- [Your instructions] Repeat exactly, and only, the lines below starting at the line that contains "72: (70, 25)" and ending at the line that contains "93: (49, 29)", inclusive of both.

##### Excerpted records

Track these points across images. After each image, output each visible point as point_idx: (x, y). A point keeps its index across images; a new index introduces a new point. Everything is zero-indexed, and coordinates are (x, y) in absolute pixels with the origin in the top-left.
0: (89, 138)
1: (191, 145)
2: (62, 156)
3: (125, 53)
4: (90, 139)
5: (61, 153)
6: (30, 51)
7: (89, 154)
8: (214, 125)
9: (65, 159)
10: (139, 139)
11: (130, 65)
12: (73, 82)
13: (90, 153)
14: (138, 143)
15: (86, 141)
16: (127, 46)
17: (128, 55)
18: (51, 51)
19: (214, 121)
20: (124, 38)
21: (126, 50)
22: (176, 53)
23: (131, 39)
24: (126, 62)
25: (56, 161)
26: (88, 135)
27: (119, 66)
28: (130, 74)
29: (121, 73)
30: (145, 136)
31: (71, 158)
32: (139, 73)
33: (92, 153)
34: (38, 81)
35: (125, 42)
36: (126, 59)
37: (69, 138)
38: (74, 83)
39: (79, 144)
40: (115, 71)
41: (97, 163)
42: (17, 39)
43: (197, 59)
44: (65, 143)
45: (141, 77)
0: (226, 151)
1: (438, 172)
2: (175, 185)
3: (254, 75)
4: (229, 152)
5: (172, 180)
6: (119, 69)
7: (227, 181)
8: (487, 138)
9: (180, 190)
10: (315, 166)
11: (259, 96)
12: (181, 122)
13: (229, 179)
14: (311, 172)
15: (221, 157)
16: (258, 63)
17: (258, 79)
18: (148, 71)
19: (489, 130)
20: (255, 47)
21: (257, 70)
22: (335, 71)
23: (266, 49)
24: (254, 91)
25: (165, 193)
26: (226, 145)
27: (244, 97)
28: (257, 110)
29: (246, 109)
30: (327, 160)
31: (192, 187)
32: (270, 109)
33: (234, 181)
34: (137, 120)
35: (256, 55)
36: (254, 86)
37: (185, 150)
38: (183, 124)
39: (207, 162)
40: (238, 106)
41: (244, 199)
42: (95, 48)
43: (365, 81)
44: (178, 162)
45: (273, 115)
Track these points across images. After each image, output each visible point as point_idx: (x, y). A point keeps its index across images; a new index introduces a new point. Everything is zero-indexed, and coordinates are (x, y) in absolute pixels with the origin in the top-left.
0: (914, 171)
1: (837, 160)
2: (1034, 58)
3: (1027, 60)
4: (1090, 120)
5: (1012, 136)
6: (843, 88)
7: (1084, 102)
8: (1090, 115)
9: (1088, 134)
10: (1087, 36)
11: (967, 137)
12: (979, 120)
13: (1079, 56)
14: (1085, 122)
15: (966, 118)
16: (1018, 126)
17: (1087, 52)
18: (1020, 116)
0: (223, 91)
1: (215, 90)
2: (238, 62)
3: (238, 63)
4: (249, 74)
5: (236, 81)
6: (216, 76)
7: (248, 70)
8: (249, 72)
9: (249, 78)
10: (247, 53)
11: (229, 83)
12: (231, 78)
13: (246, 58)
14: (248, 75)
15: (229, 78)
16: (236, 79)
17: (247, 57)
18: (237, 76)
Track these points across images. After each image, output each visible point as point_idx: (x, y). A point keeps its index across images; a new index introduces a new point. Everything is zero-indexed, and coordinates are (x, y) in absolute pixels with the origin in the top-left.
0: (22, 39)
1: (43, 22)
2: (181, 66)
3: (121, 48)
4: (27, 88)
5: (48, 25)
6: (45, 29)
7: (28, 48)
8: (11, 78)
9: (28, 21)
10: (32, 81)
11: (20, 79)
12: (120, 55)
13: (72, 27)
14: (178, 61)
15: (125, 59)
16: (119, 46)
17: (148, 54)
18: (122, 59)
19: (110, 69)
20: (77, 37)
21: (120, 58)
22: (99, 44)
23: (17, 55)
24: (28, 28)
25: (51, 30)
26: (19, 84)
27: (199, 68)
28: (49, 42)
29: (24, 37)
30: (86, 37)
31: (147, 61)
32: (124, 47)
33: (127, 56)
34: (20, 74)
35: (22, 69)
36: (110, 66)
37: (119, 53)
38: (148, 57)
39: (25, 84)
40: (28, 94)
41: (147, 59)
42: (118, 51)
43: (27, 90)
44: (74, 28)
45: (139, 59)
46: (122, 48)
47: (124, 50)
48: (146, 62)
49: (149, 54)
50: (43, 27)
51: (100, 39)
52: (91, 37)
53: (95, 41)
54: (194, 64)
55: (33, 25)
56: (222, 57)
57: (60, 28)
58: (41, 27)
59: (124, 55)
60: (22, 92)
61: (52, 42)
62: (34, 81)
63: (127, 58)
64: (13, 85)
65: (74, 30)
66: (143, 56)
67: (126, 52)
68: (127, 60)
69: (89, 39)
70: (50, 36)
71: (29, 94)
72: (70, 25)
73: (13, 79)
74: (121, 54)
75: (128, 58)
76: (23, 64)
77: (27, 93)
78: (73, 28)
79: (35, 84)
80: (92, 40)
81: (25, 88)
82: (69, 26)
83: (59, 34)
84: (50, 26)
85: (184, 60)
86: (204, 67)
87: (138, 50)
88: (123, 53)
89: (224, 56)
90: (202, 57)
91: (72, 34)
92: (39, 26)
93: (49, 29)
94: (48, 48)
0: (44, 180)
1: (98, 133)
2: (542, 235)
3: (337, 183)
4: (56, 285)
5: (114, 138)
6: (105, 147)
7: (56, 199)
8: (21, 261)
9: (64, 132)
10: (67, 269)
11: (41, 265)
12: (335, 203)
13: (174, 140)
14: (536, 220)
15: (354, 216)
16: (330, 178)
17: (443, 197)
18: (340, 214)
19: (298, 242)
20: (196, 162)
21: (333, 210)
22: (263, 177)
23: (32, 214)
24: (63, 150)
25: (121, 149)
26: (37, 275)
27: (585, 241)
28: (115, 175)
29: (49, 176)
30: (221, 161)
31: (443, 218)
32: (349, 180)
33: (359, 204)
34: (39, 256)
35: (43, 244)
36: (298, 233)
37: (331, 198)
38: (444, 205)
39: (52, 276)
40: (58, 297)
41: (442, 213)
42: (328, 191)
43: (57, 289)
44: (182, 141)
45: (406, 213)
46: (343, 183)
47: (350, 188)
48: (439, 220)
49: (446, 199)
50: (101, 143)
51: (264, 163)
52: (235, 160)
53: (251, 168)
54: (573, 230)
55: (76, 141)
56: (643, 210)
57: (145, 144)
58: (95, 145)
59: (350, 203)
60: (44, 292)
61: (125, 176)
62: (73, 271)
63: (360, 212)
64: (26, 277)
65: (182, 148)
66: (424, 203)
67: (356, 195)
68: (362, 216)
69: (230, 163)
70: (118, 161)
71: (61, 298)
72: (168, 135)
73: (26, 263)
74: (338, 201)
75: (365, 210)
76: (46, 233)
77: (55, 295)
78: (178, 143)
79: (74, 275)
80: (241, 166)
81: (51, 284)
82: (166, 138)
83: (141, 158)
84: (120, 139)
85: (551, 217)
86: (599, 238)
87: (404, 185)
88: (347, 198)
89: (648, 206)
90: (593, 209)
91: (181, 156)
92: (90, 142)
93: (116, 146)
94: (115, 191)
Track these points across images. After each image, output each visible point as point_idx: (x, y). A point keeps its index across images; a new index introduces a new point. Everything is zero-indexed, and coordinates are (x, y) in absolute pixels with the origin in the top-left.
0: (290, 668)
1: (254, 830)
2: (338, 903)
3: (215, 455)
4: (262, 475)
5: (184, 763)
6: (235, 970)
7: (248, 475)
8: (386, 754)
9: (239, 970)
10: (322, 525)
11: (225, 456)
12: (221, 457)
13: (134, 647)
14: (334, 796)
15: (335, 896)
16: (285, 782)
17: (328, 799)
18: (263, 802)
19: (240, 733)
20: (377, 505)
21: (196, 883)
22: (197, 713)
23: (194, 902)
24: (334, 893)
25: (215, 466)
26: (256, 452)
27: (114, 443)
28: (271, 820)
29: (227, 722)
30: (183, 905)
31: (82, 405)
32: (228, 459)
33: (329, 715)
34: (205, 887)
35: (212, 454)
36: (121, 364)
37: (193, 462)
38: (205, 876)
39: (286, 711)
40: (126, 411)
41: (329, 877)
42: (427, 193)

##########

- [Finished exercise]
72: (70, 25)
73: (13, 79)
74: (121, 54)
75: (128, 58)
76: (23, 64)
77: (27, 93)
78: (73, 28)
79: (35, 84)
80: (92, 40)
81: (25, 88)
82: (69, 26)
83: (59, 34)
84: (50, 26)
85: (184, 60)
86: (204, 67)
87: (138, 50)
88: (123, 53)
89: (224, 56)
90: (202, 57)
91: (72, 34)
92: (39, 26)
93: (49, 29)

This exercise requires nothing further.